After the war, Roddey moved with his family to Tuscaloosa, Alabama. He later relocated in New York City, where he became a successful commission merchant. He moved to London, England, for business reasons in the early 1890s, dying there in 1897.

Scandal

Recent research on Roddey has turned up a serious scandal in his life. In 1868, he supposedly wed a young woman, twenty years his junior, named Carlotta Frances Shotwell of New Jersey. She was 22 and quite wealthy from investments of monies from her deceased father's estate. She later claimed her personal estate was worth $200,000 to $300,000, which is the equivalent of $3.5 million to over $5 million in 2015.
Roddey told Shotwell that by signing some legal documents, they would be legally wed under New York state law, but that they would keep the marriage secret and have no religious ceremony until later. He claimed that the reasons for this were due to control over his finances by another party. Roddey was reportedly very charming, persuasive, and he had connections in Washington, including with recently elected president Ulysses S. Grant.
During a trip to Chicago in 1874 with associates of Roddey, Shotwell found that railroad bonds had been stolen from her luggage, as were other important papers including those that purportedly proved her marriage to Roddey. She reported it to the police and two men were arrested. She told the detective in the case:
"I am Carlotta Frances Shotwell. I am 28 years old and a native of New Jersey. I spend most of my time in New York and Washington, but travel a good deal, as my business affairs require. I arrived in Chicago this morning from New York, and was on my way to Mobile, Ala., where I had business in connection with some bonds of the Selma and Gulf Railroad which I own. On my arrival here I registered at the Tremont house and had my luggage sent to that hotel. A few hours after I reached the city I had occasion to open my trunk, and found that the lock had been broken. On examination of the contents I found a package containing bonds of the Selma and Gulf Railroad to the amount of $54,000, together with other valuable private papers and correspondence, had been stolen."

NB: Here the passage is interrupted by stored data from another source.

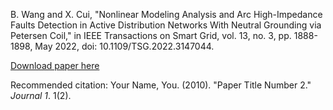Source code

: B. Wang and X. Cui, "Nonlinear Modeling Analysis and Arc High-Impedance Faults Detection in Active Distribution Networks With Neutral Grounding via Petersen Coil," in IEEE Transactions on Smart Grid, vol. 13, no. 3, pp. 1888-1898, May 2022, doi: 10.1109/TSG.2022.3147044.

[Download paper here](https://ieeexplore.ieee.org/abstract/document/9695992)

Recommended citation: Your Name, You. (2010). "Paper Title Number 2." <i>Journal 1</i>. 1(2).
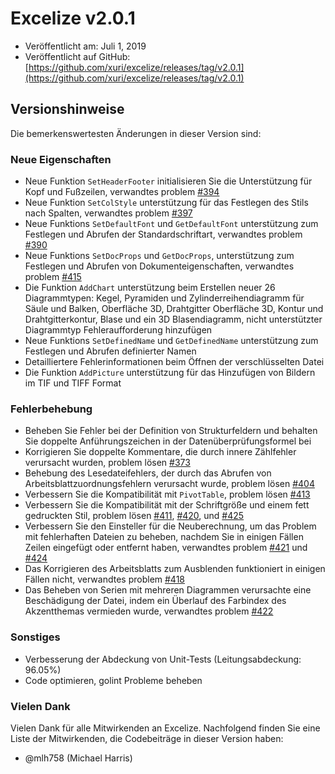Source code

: # Excelize v2.0.1

* Veröffentlicht am: Juli 1, 2019
* Veröffentlicht auf GitHub: [https://github.com/xuri/excelize/releases/tag/v2.0.1](https://github.com/xuri/excelize/releases/tag/v2.0.1)

## Versionshinweise

Die bemerkenswertesten Änderungen in dieser Version sind:

### Neue Eigenschaften

* Neue Funktion `SetHeaderFooter` initialisieren Sie die Unterstützung für Kopf und Fußzeilen, verwandtes problem [#394](https://github.com/xuri/excelize/issues/394)
* Neue Funktion `SetColStyle` unterstützung für das Festlegen des Stils nach Spalten, verwandtes problem [#397](https://github.com/xuri/excelize/issues/397)
* Neue Funktions `SetDefaultFont` und `GetDefaultFont` unterstützung zum Festlegen und Abrufen der Standardschriftart, verwandtes problem [#390](https://github.com/xuri/excelize/issues/390)
* Neue Funktions `SetDocProps` und `GetDocProps`, unterstützung zum Festlegen und Abrufen von Dokumenteigenschaften, verwandtes problem [#415](https://github.com/xuri/excelize/issues/415)
* Die Funktion `AddChart` unterstützung beim Erstellen neuer 26 Diagrammtypen: Kegel, Pyramiden und Zylinderreihendiagramm für Säule und Balken, Oberfläche 3D, Drahtgitter Oberfläche 3D, Kontur und Drahtgitterkontur, Blase und ein 3D Blasendiagramm, nicht unterstützter Diagrammtyp Fehleraufforderung hinzufügen
* Neue Funktions `SetDefinedName` und `GetDefinedName` unterstützung zum Festlegen und Abrufen definierter Namen
* Detailliertere Fehlerinformationen beim Öffnen der verschlüsselten Datei
* Die Funktion `AddPicture` unterstützung für das Hinzufügen von Bildern im TIF und TIFF Format

### Fehlerbehebung

* Beheben Sie Fehler bei der Definition von Strukturfeldern und behalten Sie doppelte Anführungszeichen in der Datenüberprüfungsformel bei
* Korrigieren Sie doppelte Kommentare, die durch innere Zählfehler verursacht wurden, problem lösen [#373](https://github.com/xuri/excelize/issues/373)
* Behebung des Lesedateifehlers, der durch das Abrufen von Arbeitsblattzuordnungsfehlern verursacht wurde, problem lösen [#404](https://github.com/xuri/excelize/issues/404)
* Verbessern Sie die Kompatibilität mit `PivotTable`, problem lösen [#413](https://github.com/xuri/excelize/issues/413)
* Verbessern Sie die Kompatibilität mit der Schriftgröße und einem fett gedruckten Stil, problem lösen [#411](https://github.com/xuri/excelize/issues/411), [#420](https://github.com/xuri/excelize/issues/420), und [#425](https://github.com/xuri/excelize/issues/425)
* Verbessern Sie den Einsteller für die Neuberechnung, um das Problem mit fehlerhaften Dateien zu beheben, nachdem Sie in einigen Fällen Zeilen eingefügt oder entfernt haben, verwandtes problem [#421](https://github.com/xuri/excelize/issues/421) und [#424](https://github.com/xuri/excelize/issues/424)
* Das Korrigieren des Arbeitsblatts zum Ausblenden funktioniert in einigen Fällen nicht, verwandtes problem [#418](https://github.com/xuri/excelize/issues/418)
* Das Beheben von Serien mit mehreren Diagrammen verursachte eine Beschädigung der Datei, indem ein Überlauf des Farbindex des Akzentthemas vermieden wurde, verwandtes problem [#422](https://github.com/xuri/excelize/issues/422)

### Sonstiges

* Verbesserung der Abdeckung von Unit-Tests (Leitungsabdeckung: 96.05%)
* Code optimieren, golint Probleme beheben

### Vielen Dank

Vielen Dank für alle Mitwirkenden an Excelize. Nachfolgend finden Sie eine Liste der Mitwirkenden, die Codebeiträge in dieser Version haben:

* @mlh758 (Michael Harris)
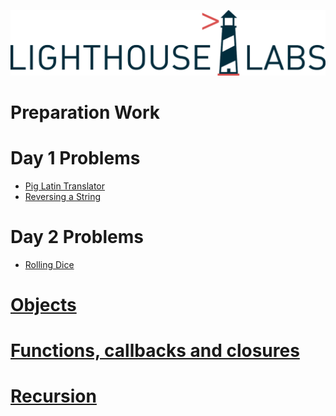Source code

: ![](images/lighthouselabs-logo.png)
# Preparation Work 
# Day 1 Problems
- [Pig Latin Translator](https://github.com/79manuel/lighthouse-js-fundamentals/blob/master/Day_1/pigLatin.js)
- [Reversing a String](https://github.com/79manuel/lighthouse-js-fundamentals/blob/master/Day_1/reverseString.js)

# Day 2 Problems
- [Rolling Dice](https://github.com/79manuel/lighthouse-js-fundamentals/tree/master/Day_2)

# [Objects](https://github.com/79manuel/lighthouse-js-fundamentals/tree/master/Objects)

# [Functions, callbacks and closures](https://github.com/79manuel/lighthouse-js-fundamentals/tree/master/Functions%2C%20callbacks%2C%20closures)
# [Recursion](https://github.com/79manuel/lighthouse-js-fundamentals/tree/master/Recursion)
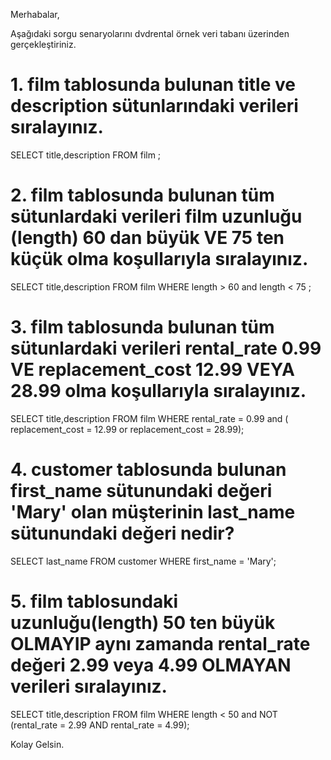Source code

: Merhabalar,

Aşağıdaki sorgu senaryolarını dvdrental örnek veri tabanı üzerinden gerçekleştiriniz.

# 1.	film tablosunda bulunan title ve description sütunlarındaki verileri sıralayınız.

SELECT title,description FROM film ;

# 2.	film tablosunda bulunan tüm sütunlardaki verileri film uzunluğu (length) 60 dan büyük VE 75 ten küçük olma koşullarıyla sıralayınız.

SELECT title,description FROM film 
WHERE length > 60 and length < 75 ;

# 3.	film tablosunda bulunan tüm sütunlardaki verileri rental_rate 0.99 VE replacement_cost 12.99 VEYA 28.99 olma koşullarıyla sıralayınız.

SELECT title,description FROM film 
WHERE rental_rate = 0.99 and ( replacement_cost = 12.99 or replacement_cost = 28.99);

# 4.	customer tablosunda bulunan first_name sütunundaki değeri 'Mary' olan müşterinin last_name sütunundaki değeri nedir?

SELECT last_name FROM customer
WHERE first_name = 'Mary';

# 5.	film tablosundaki uzunluğu(length) 50 ten büyük OLMAYIP aynı zamanda rental_rate değeri 2.99 veya 4.99 OLMAYAN verileri sıralayınız.

SELECT title,description FROM film
WHERE length < 50 and NOT (rental_rate = 2.99 AND rental_rate = 4.99);

Kolay Gelsin.
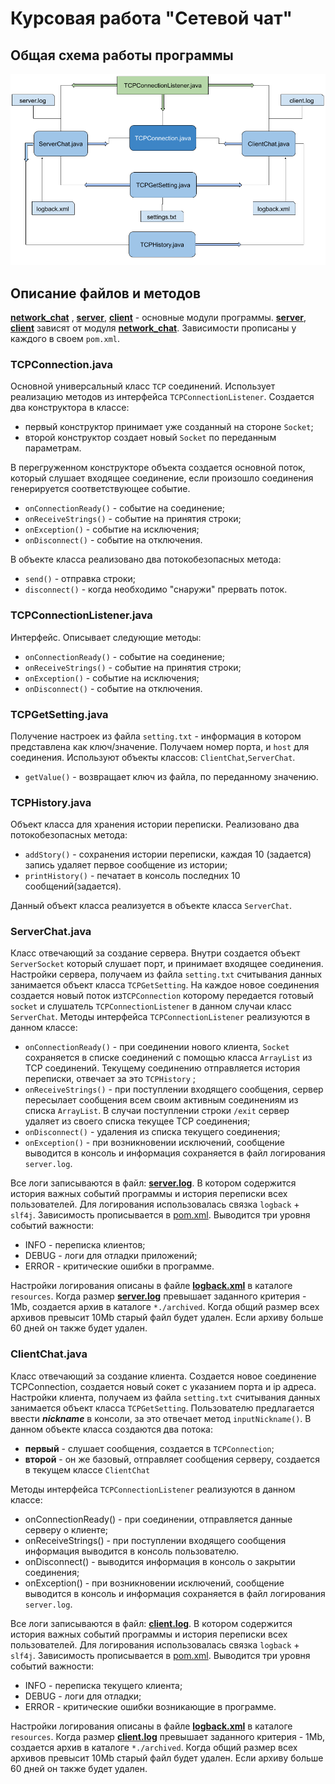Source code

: # Курсовая работа "Сетевой чат"

## Общая схема работы программы

![Схема приложения](src/main/resources/application_diagram/app_diagram.png)

## Описание файлов и методов

[**network_chat**](src) , [**server**](server), [**client**](client) - основные модули программы.
[**server**](server), [**client**](client) зависят от модуля [**network_chat**](). Зависимости прописаны 
у каждого в своем `pom.xml`.

### TCPConnection.java

Основной универсальный класс `ТСР` соединений. Использует реализацию методов из интерфейса `TCPConnectionListener`.
Создается два конструктора в классе:

* первый конструктор принимает уже созданный на стороне `Socket`;
* второй конструктор создает новый `Socket` по переданным параметрам.

В перегруженном конструкторе объекта создается основной поток, который слушает входящее соединение, если произошло
соединения генерируется соответствующее событие.

* `onConnectionReady()` - событие на соединение;
* `onReceiveStrings()` - событие на принятия строки;
* `onException()` - событие на исключения;
* `onDisconnect()` - событие на отключения.

В объекте класса реализовано два потокобезопасных метода:

* `send()` - отправка строки;
* `disconnect()` - когда необходимо "снаружи" прервать поток.

### TCPConnectionListener.java

Интерфейс. Описывает следующие методы:

* `onConnectionReady()` - событие на соединение;
* `onReceiveStrings()` - событие на принятия строки;
* `onException()` - событие на исключения;
* `onDisconnect()` - событие на отключения.

### TCPGetSetting.java

Получение настроек из файла `setting.txt` - информация в котором представлена как ключ/значение.
Получаем номер порта, и `host` для соединения. Используют объекты классов: `ClientChat`,`ServerChat`.

* `getValue()` - возвращает ключ из файла, по переданному значению.

### TCPHistory.java

Объект класса для хранения истории переписки. Реализовано два потокобезопасных метода:

* `addStory()` - сохранения истории переписки, каждая 10 (задается) запись удаляет первое сообщение из истории;
* `printHistory()` - печатает в консоль последних 10 сообщений(задается).

Данный объект класса реализуется в объекте класса `ServerChat`.

### ServerChat.java

Класс отвечающий за создание сервера. Внутри создается объект `ServerSocket` который слушает порт, и принимает
входящее соединения. Настройки сервера, получаем из файла `setting.txt` считывания данных занимается объект
класса `TCPGetSetting`. На каждое новое соединения создается новый поток из`TCPConnection` которому передается
готовый `socket` и слушатель `TCPConnectionListener` в данном случаи класс `ServerChat`. Методы
интерфейса `TCPConnectionListener` реализуются в данном классе:

* `onConnectionReady()` - при соединении нового клиента, `Socket`  сохраняется в списке соединений с помощью
  класса `ArrayList` из TCP соединений. Текущему соединению отправляется история переписки, отвечает за это `TCPHistory`
  ;
* `onReceiveStrings()` - при поступлении входящего сообщения, сервер пересылает сообщения всем своим
  активным соединениям из списка `ArrayList`. В случаи поступлении строки `/exit` сервер удаляет из
  своего списка текущее TCP соединения;
* `onDisconnect()` - удаления из списка текущего соединения;
* `onException()` - при возникновении исключений, сообщение выводится в консоль и информация
  сохраняется в файл логирования `server.log`.

Все логи записываются в файл: [**server.log**](server/logs/server.log). В котором содержится история важных событий
программы и история переписки всех пользователей. Для логирования использовалась
связка `logback` + `slf4j`. Зависимость прописывается в [pom.xml](server/pom.xml). Выводится три уровня событий важности:

* INFO - переписка клиентов;
* DEBUG - логи для отладки приложений;
* ERROR - критические ошибки в программе.

Настройки логирования описаны в файле [**logback.xml**](server/src/main/resources/logback.xml) в каталоге `resources`. Когда
размер [**server.log**](server/logs/server.log) превышает
заданного критерия - 1Mb, создается архив в каталоге `*./archived`. Когда общий размер всех архивов превысит 10Mb
старый файл будет удален. Если архиву больше 60 дней он также будет удален.

### ClientChat.java

Класс отвечающий за создание клиента. Создается новое соединение TCPConnection, создается новый сокет с указанием порта
и ip адреса.
Настройки клиента, получаем из файла `setting.txt` считывания данных занимается объект класса `TCPGetSetting`.
Пользователю
предлагается ввести ***nickname*** в консоли, за это отвечает метод `inputNickname()`. В данном объекте класса создаются
два потока:

* **первый** - слушает сообщения, создается в `TCPConnection`;
* **второй** - он же базовый, отправляет сообщения серверу, создается в текущем классе `ClientChat`

Методы интерфейса `TCPConnectionListener` реализуются в данном классе:

* onConnectionReady() - при соединении, отправляется данные серверу о клиенте;
* onReceiveStrings() - при поступлении входящего сообщения информация выводится в консоль пользователю.
* onDisconnect() - выводится информация в консоль о закрытии соединения;
* onException() - при возникновении исключений, сообщение выводится в консоль и информация
  сохраняется в файл логирования `server.log`.

Все логи записываются в файл: [**client.log**](client/logs/client.log). В котором содержится история важных событий
программы и история переписки всех пользователей. Для логирования использовалась
связка `logback` + `slf4j`. Зависимость прописывается в [pom.xml](client/pom.xml). Выводится три уровня событий важности:

* INFO - переписка текущего клиента;
* DEBUG - логи для отладки;
* ERROR - критические ошибки возникающие в программе.

Настройки логирования описаны в файле [**logback.xml**](client/src/main/resources/logback.xml) в каталоге `resources`. Когда
размер [**client.log**](client/logs/client.log) превышает
заданного критерия - 1Mb, создается архив в каталоге `*./archived`. Когда общий размер всех архивов превысит 10Mb
старый файл будет удален. Если архиву больше 60 дней он также будет удален.


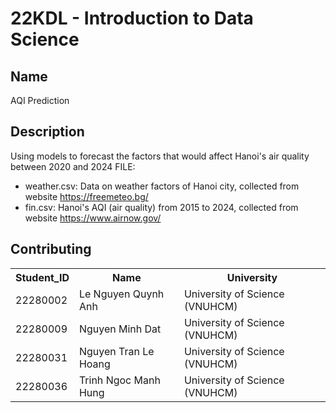 # 22KDL - Introduction to Data Science
## Name
AQI Prediction
## Description
Using models to forecast the factors that would affect Hanoi's air quality between 2020 and 2024
FILE:
- weather.csv: Data on weather factors of Hanoi city, collected from website https://freemeteo.bg/
- fin.csv: Hanoi's AQI (air quality) from 2015 to 2024, collected from website https://www.airnow.gov/
## Contributing
<table>
    <tr>
        <th>Student_ID</th>
        <th>Name</th>
        <th>University</th>
    </tr>
    <tr>
        <td>22280002</td>
        <td>Le Nguyen Quynh Anh</td>
        <td>University of Science (VNUHCM)</td>
    </tr>
    <tr>
        <td>22280009</td>
        <td>Nguyen Minh Dat</td>
        <td>University of Science (VNUHCM)</td>
    </tr>
    <tr>
        <td>22280031</td>
        <td>Nguyen Tran Le Hoang</td>
        <td>University of Science (VNUHCM)</td>
    </tr>
    <tr>
        <td>22280036</td>
        <td>Trinh Ngoc Manh Hung</td>
        <td>University of Science (VNUHCM)</td>
    </tr>
</table>
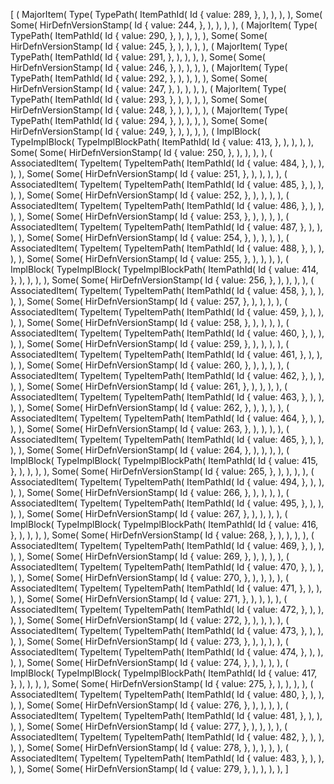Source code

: [
    (
        MajorItem(
            Type(
                TypePath(
                    ItemPathId(
                        Id {
                            value: 289,
                        },
                    ),
                ),
            ),
        ),
        Some(
            Some(
                HirDefnVersionStamp(
                    Id {
                        value: 244,
                    },
                ),
            ),
        ),
    ),
    (
        MajorItem(
            Type(
                TypePath(
                    ItemPathId(
                        Id {
                            value: 290,
                        },
                    ),
                ),
            ),
        ),
        Some(
            Some(
                HirDefnVersionStamp(
                    Id {
                        value: 245,
                    },
                ),
            ),
        ),
    ),
    (
        MajorItem(
            Type(
                TypePath(
                    ItemPathId(
                        Id {
                            value: 291,
                        },
                    ),
                ),
            ),
        ),
        Some(
            Some(
                HirDefnVersionStamp(
                    Id {
                        value: 246,
                    },
                ),
            ),
        ),
    ),
    (
        MajorItem(
            Type(
                TypePath(
                    ItemPathId(
                        Id {
                            value: 292,
                        },
                    ),
                ),
            ),
        ),
        Some(
            Some(
                HirDefnVersionStamp(
                    Id {
                        value: 247,
                    },
                ),
            ),
        ),
    ),
    (
        MajorItem(
            Type(
                TypePath(
                    ItemPathId(
                        Id {
                            value: 293,
                        },
                    ),
                ),
            ),
        ),
        Some(
            Some(
                HirDefnVersionStamp(
                    Id {
                        value: 248,
                    },
                ),
            ),
        ),
    ),
    (
        MajorItem(
            Type(
                TypePath(
                    ItemPathId(
                        Id {
                            value: 294,
                        },
                    ),
                ),
            ),
        ),
        Some(
            Some(
                HirDefnVersionStamp(
                    Id {
                        value: 249,
                    },
                ),
            ),
        ),
    ),
    (
        ImplBlock(
            TypeImplBlock(
                TypeImplBlockPath(
                    ItemPathId(
                        Id {
                            value: 413,
                        },
                    ),
                ),
            ),
        ),
        Some(
            Some(
                HirDefnVersionStamp(
                    Id {
                        value: 250,
                    },
                ),
            ),
        ),
    ),
    (
        AssociatedItem(
            TypeItem(
                TypeItemPath(
                    ItemPathId(
                        Id {
                            value: 484,
                        },
                    ),
                ),
            ),
        ),
        Some(
            Some(
                HirDefnVersionStamp(
                    Id {
                        value: 251,
                    },
                ),
            ),
        ),
    ),
    (
        AssociatedItem(
            TypeItem(
                TypeItemPath(
                    ItemPathId(
                        Id {
                            value: 485,
                        },
                    ),
                ),
            ),
        ),
        Some(
            Some(
                HirDefnVersionStamp(
                    Id {
                        value: 252,
                    },
                ),
            ),
        ),
    ),
    (
        AssociatedItem(
            TypeItem(
                TypeItemPath(
                    ItemPathId(
                        Id {
                            value: 486,
                        },
                    ),
                ),
            ),
        ),
        Some(
            Some(
                HirDefnVersionStamp(
                    Id {
                        value: 253,
                    },
                ),
            ),
        ),
    ),
    (
        AssociatedItem(
            TypeItem(
                TypeItemPath(
                    ItemPathId(
                        Id {
                            value: 487,
                        },
                    ),
                ),
            ),
        ),
        Some(
            Some(
                HirDefnVersionStamp(
                    Id {
                        value: 254,
                    },
                ),
            ),
        ),
    ),
    (
        AssociatedItem(
            TypeItem(
                TypeItemPath(
                    ItemPathId(
                        Id {
                            value: 488,
                        },
                    ),
                ),
            ),
        ),
        Some(
            Some(
                HirDefnVersionStamp(
                    Id {
                        value: 255,
                    },
                ),
            ),
        ),
    ),
    (
        ImplBlock(
            TypeImplBlock(
                TypeImplBlockPath(
                    ItemPathId(
                        Id {
                            value: 414,
                        },
                    ),
                ),
            ),
        ),
        Some(
            Some(
                HirDefnVersionStamp(
                    Id {
                        value: 256,
                    },
                ),
            ),
        ),
    ),
    (
        AssociatedItem(
            TypeItem(
                TypeItemPath(
                    ItemPathId(
                        Id {
                            value: 458,
                        },
                    ),
                ),
            ),
        ),
        Some(
            Some(
                HirDefnVersionStamp(
                    Id {
                        value: 257,
                    },
                ),
            ),
        ),
    ),
    (
        AssociatedItem(
            TypeItem(
                TypeItemPath(
                    ItemPathId(
                        Id {
                            value: 459,
                        },
                    ),
                ),
            ),
        ),
        Some(
            Some(
                HirDefnVersionStamp(
                    Id {
                        value: 258,
                    },
                ),
            ),
        ),
    ),
    (
        AssociatedItem(
            TypeItem(
                TypeItemPath(
                    ItemPathId(
                        Id {
                            value: 460,
                        },
                    ),
                ),
            ),
        ),
        Some(
            Some(
                HirDefnVersionStamp(
                    Id {
                        value: 259,
                    },
                ),
            ),
        ),
    ),
    (
        AssociatedItem(
            TypeItem(
                TypeItemPath(
                    ItemPathId(
                        Id {
                            value: 461,
                        },
                    ),
                ),
            ),
        ),
        Some(
            Some(
                HirDefnVersionStamp(
                    Id {
                        value: 260,
                    },
                ),
            ),
        ),
    ),
    (
        AssociatedItem(
            TypeItem(
                TypeItemPath(
                    ItemPathId(
                        Id {
                            value: 462,
                        },
                    ),
                ),
            ),
        ),
        Some(
            Some(
                HirDefnVersionStamp(
                    Id {
                        value: 261,
                    },
                ),
            ),
        ),
    ),
    (
        AssociatedItem(
            TypeItem(
                TypeItemPath(
                    ItemPathId(
                        Id {
                            value: 463,
                        },
                    ),
                ),
            ),
        ),
        Some(
            Some(
                HirDefnVersionStamp(
                    Id {
                        value: 262,
                    },
                ),
            ),
        ),
    ),
    (
        AssociatedItem(
            TypeItem(
                TypeItemPath(
                    ItemPathId(
                        Id {
                            value: 464,
                        },
                    ),
                ),
            ),
        ),
        Some(
            Some(
                HirDefnVersionStamp(
                    Id {
                        value: 263,
                    },
                ),
            ),
        ),
    ),
    (
        AssociatedItem(
            TypeItem(
                TypeItemPath(
                    ItemPathId(
                        Id {
                            value: 465,
                        },
                    ),
                ),
            ),
        ),
        Some(
            Some(
                HirDefnVersionStamp(
                    Id {
                        value: 264,
                    },
                ),
            ),
        ),
    ),
    (
        ImplBlock(
            TypeImplBlock(
                TypeImplBlockPath(
                    ItemPathId(
                        Id {
                            value: 415,
                        },
                    ),
                ),
            ),
        ),
        Some(
            Some(
                HirDefnVersionStamp(
                    Id {
                        value: 265,
                    },
                ),
            ),
        ),
    ),
    (
        AssociatedItem(
            TypeItem(
                TypeItemPath(
                    ItemPathId(
                        Id {
                            value: 494,
                        },
                    ),
                ),
            ),
        ),
        Some(
            Some(
                HirDefnVersionStamp(
                    Id {
                        value: 266,
                    },
                ),
            ),
        ),
    ),
    (
        AssociatedItem(
            TypeItem(
                TypeItemPath(
                    ItemPathId(
                        Id {
                            value: 495,
                        },
                    ),
                ),
            ),
        ),
        Some(
            Some(
                HirDefnVersionStamp(
                    Id {
                        value: 267,
                    },
                ),
            ),
        ),
    ),
    (
        ImplBlock(
            TypeImplBlock(
                TypeImplBlockPath(
                    ItemPathId(
                        Id {
                            value: 416,
                        },
                    ),
                ),
            ),
        ),
        Some(
            Some(
                HirDefnVersionStamp(
                    Id {
                        value: 268,
                    },
                ),
            ),
        ),
    ),
    (
        AssociatedItem(
            TypeItem(
                TypeItemPath(
                    ItemPathId(
                        Id {
                            value: 469,
                        },
                    ),
                ),
            ),
        ),
        Some(
            Some(
                HirDefnVersionStamp(
                    Id {
                        value: 269,
                    },
                ),
            ),
        ),
    ),
    (
        AssociatedItem(
            TypeItem(
                TypeItemPath(
                    ItemPathId(
                        Id {
                            value: 470,
                        },
                    ),
                ),
            ),
        ),
        Some(
            Some(
                HirDefnVersionStamp(
                    Id {
                        value: 270,
                    },
                ),
            ),
        ),
    ),
    (
        AssociatedItem(
            TypeItem(
                TypeItemPath(
                    ItemPathId(
                        Id {
                            value: 471,
                        },
                    ),
                ),
            ),
        ),
        Some(
            Some(
                HirDefnVersionStamp(
                    Id {
                        value: 271,
                    },
                ),
            ),
        ),
    ),
    (
        AssociatedItem(
            TypeItem(
                TypeItemPath(
                    ItemPathId(
                        Id {
                            value: 472,
                        },
                    ),
                ),
            ),
        ),
        Some(
            Some(
                HirDefnVersionStamp(
                    Id {
                        value: 272,
                    },
                ),
            ),
        ),
    ),
    (
        AssociatedItem(
            TypeItem(
                TypeItemPath(
                    ItemPathId(
                        Id {
                            value: 473,
                        },
                    ),
                ),
            ),
        ),
        Some(
            Some(
                HirDefnVersionStamp(
                    Id {
                        value: 273,
                    },
                ),
            ),
        ),
    ),
    (
        AssociatedItem(
            TypeItem(
                TypeItemPath(
                    ItemPathId(
                        Id {
                            value: 474,
                        },
                    ),
                ),
            ),
        ),
        Some(
            Some(
                HirDefnVersionStamp(
                    Id {
                        value: 274,
                    },
                ),
            ),
        ),
    ),
    (
        ImplBlock(
            TypeImplBlock(
                TypeImplBlockPath(
                    ItemPathId(
                        Id {
                            value: 417,
                        },
                    ),
                ),
            ),
        ),
        Some(
            Some(
                HirDefnVersionStamp(
                    Id {
                        value: 275,
                    },
                ),
            ),
        ),
    ),
    (
        AssociatedItem(
            TypeItem(
                TypeItemPath(
                    ItemPathId(
                        Id {
                            value: 480,
                        },
                    ),
                ),
            ),
        ),
        Some(
            Some(
                HirDefnVersionStamp(
                    Id {
                        value: 276,
                    },
                ),
            ),
        ),
    ),
    (
        AssociatedItem(
            TypeItem(
                TypeItemPath(
                    ItemPathId(
                        Id {
                            value: 481,
                        },
                    ),
                ),
            ),
        ),
        Some(
            Some(
                HirDefnVersionStamp(
                    Id {
                        value: 277,
                    },
                ),
            ),
        ),
    ),
    (
        AssociatedItem(
            TypeItem(
                TypeItemPath(
                    ItemPathId(
                        Id {
                            value: 482,
                        },
                    ),
                ),
            ),
        ),
        Some(
            Some(
                HirDefnVersionStamp(
                    Id {
                        value: 278,
                    },
                ),
            ),
        ),
    ),
    (
        AssociatedItem(
            TypeItem(
                TypeItemPath(
                    ItemPathId(
                        Id {
                            value: 483,
                        },
                    ),
                ),
            ),
        ),
        Some(
            Some(
                HirDefnVersionStamp(
                    Id {
                        value: 279,
                    },
                ),
            ),
        ),
    ),
]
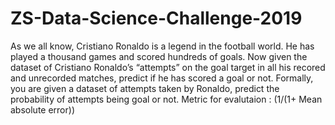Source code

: # ZS-Data-Science-Challenge-2019

As we all know, Cristiano Ronaldo is a legend in the football world. He has played a thousand games and scored hundreds of goals. Now given the dataset of  Cristiano Ronaldo’s “attempts” on the goal target in all his recored and unrecorded matches, predict if he has scored a goal or not.  Formally, you are given a dataset of attempts taken by Ronaldo, predict the probability of attempts being goal or not.
Metric for evalutaion : (1/(1+ Mean absolute error))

Roddey, however, was part of the plot. Despite telling Shotwell, whom he introduced everywhere as his wife, that he was still in love with her and making all kinds of stories to protect himself, he could not hide the fact that his associates were under a cloud of suspicion. When Shotwell pressed the case, Roddey had her arrested for grand larceny...for stealing a pair of binoculars.
Shotwell was arrested and spent weeks before her trial in the Tombs, the colloquial name for the Manhattan Detention Facility. She was also charged with perjury for stating that she was married to Roddey.
During the trial, the media had a field day. The courtroom was filled over capacity every day, according to the New York Times. Roddey denied the marriage. It came out during the trial, however, that Roddey was not only a bigamist, having abandoned his wife in Alabama, but an adulterer as well. Shotwell found love letters among her husband's effects.
Eventually, Shotwell was acquitted but did not get her money back. She wrote a book about her experience in 1878, recently discovered, titled A General Betrayal: The Sufferings and Trials of Carlotta Frances Roddey. In the book, Shotwell states that Roddey was eventually charged with defrauding the U.S. government. He fled to London, where he died July 19, 1897. His body was returned to Tuscaloosa, Alabama, for burial.